Start of PROVIDED RECORDS

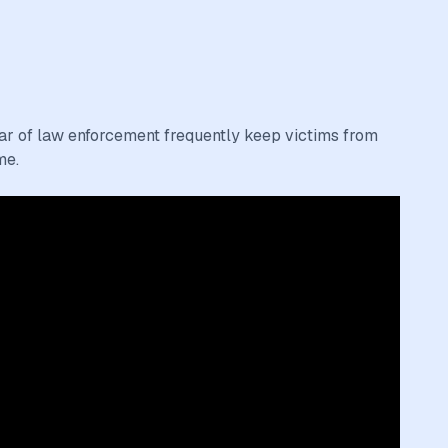
fear of law enforcement frequently keep victims from
me.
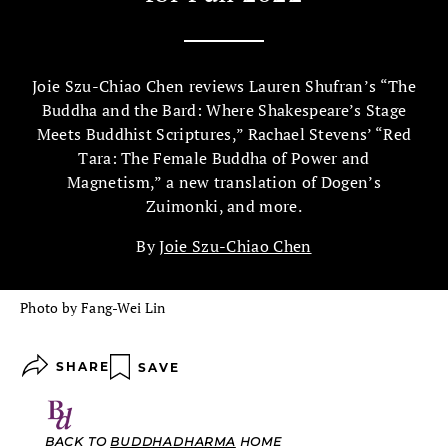
Joie Szu-Chiao Chen reviews Lauren Shufran’s “The
Buddha and the Bard: Where Shakespeare’s Stage
Meets Buddhist Scriptures,” Rachael Stevens’ “Red
Tara: The Female Buddha of Power and
Magnetism,” a new translation of Dogen’s
Zuimonki, and more.
By
Joie Szu-Chiao Chen
Photo by Fang-Wei Lin
SHARE
SAVE
BACK TO
BUDDHADHARMA
HOME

End of PROVIDED RECORDS

Filter the entries by the string "Chen" and copy each matching line.

--- FINISHED EXERCISE ---
Joie Szu-Chiao Chen reviews Lauren Shufran’s “The
Joie Szu-Chiao Chen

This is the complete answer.